TEL AVIV: US Secretary of State Antony Blinken said Monday that Israeli Prime Minister Benjamin Netanyahu assured him of support for a US proposal to bridge gaps on reaching a Gaza ceasefire, and pressed Hamas to agree.

Following three hours of talks with the prime minister in Jerusalem, Blinken said that Netanyahu promised Israel would send a team to talks scheduled to resume this week, mediated by Egypt and Qatar.

“In a very constructive meeting with Prime Minister Netanyahu today, he confirmed to me that Israel accepts the bridging proposal. He supports it. It’s now incumbent on Hamas to do the same,” Blinken told reporters later in Tel Aviv.

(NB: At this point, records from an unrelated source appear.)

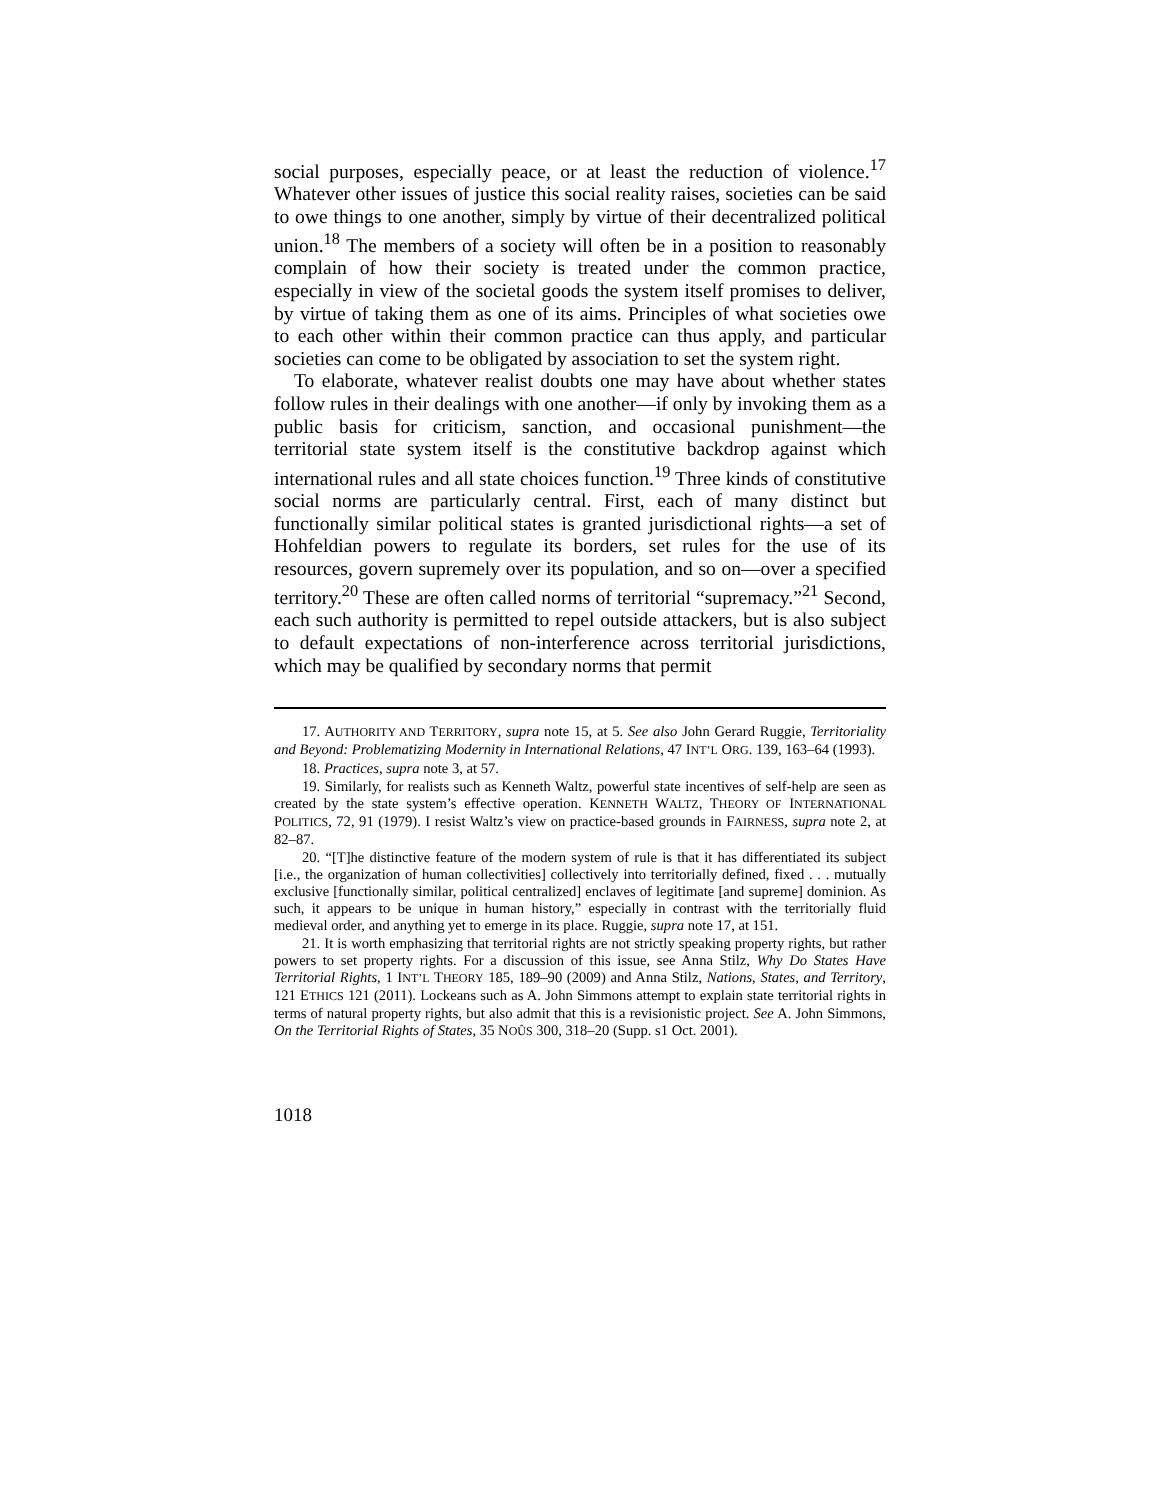social purposes, especially peace, or at least the reduction of violence.<sup>17</sup> Whatever other issues of justice this social reality raises, societies can be said to owe things to one another, simply by virtue of their decentralized political union.<sup>18</sup> The members of a society will often be in a position to reasonably complain of how their society is treated under the common practice, especially in view of the societal goods the system itself promises to deliver, by virtue of taking them as one of its aims. Principles of what societies owe to each other within their common practice can thus apply, and particular societies can come to be obligated by association to set the system right.
To elaborate, whatever realist doubts one may have about whether states follow rules in their dealings with one another—if only by invoking them as a public basis for criticism, sanction, and occasional punishment—the territorial state system itself is the constitutive backdrop against which international rules and all state choices function.<sup>19</sup> Three kinds of constitutive social norms are particularly central. First, each of many distinct but functionally similar political states is granted jurisdictional rights—a set of Hohfeldian powers to regulate its borders, set rules for the use of its resources, govern supremely over its population, and so on—over a specified territory.<sup>20</sup> These are often called norms of territorial “supremacy.”<sup>21</sup> Second, each such authority is permitted to repel outside attackers, but is also subject to default expectations of non-interference across territorial jurisdictions, which may be qualified by secondary norms that permit
17. AUTHORITY AND TERRITORY, supra note 15, at 5. See also John Gerard Ruggie, Territoriality and Beyond: Problematizing Modernity in International Relations, 47 INT’L ORG. 139, 163–64 (1993).
18. Practices, supra note 3, at 57.
19. Similarly, for realists such as Kenneth Waltz, powerful state incentives of self-help are seen as created by the state system’s effective operation. KENNETH WALTZ, THEORY OF INTERNATIONAL POLITICS, 72, 91 (1979). I resist Waltz’s view on practice-based grounds in FAIRNESS, supra note 2, at 82–87.
20. “[T]he distinctive feature of the modern system of rule is that it has differentiated its subject [i.e., the organization of human collectivities] collectively into territorially defined, fixed . . . mutually exclusive [functionally similar, political centralized] enclaves of legitimate [and supreme] dominion. As such, it appears to be unique in human history,” especially in contrast with the territorially fluid medieval order, and anything yet to emerge in its place. Ruggie, supra note 17, at 151.
21. It is worth emphasizing that territorial rights are not strictly speaking property rights, but rather powers to set property rights. For a discussion of this issue, see Anna Stilz, Why Do States Have Territorial Rights, 1 INT’L THEORY 185, 189–90 (2009) and Anna Stilz, Nations, States, and Territory, 121 ETHICS 121 (2011). Lockeans such as A. John Simmons attempt to explain state territorial rights in terms of natural property rights, but also admit that this is a revisionistic project. See A. John Simmons, On the Territorial Rights of States, 35 NOÛS 300, 318–20 (Supp. s1 Oct. 2001).
1018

“What I would say to Hamas and to its leadership is, if it genuinely cares about the Palestinian people that it purports to somehow represent, then it will say ‘yes’ to this agreement, and it will work on clear understandings about how to implement it,” Blinken said, a day after Hamas accused Netanyahu of obstructing the mediation efforts.

Hamas had called on mediators to implement a framework outlined in late May by US President Joe Biden. The movement said the bridging proposal “responds to Netanyahu’s conditions” and leaves him “fully responsible for thwarting the efforts of the mediators.”

But Blinken said: “The single quickest, best, most effective way to relieve the terrible suffering of the Palestinians that was instigated by Hamas’s attack on October 7 and the war that ensued is to complete this agreement.”

Blinken said he would travel Tuesday to both Egypt and Qatar and meet with the leaders of the two Arab nations, which have worked with the United States on a ceasefire plan.

He said he hoped to hear from the Arab partners the latest on Hamas’s position and he played down the militants’ criticism of the bridging proposal.

“We’ve seen public statements before where they don’t fully reflect where Hamas is,” Blinken said.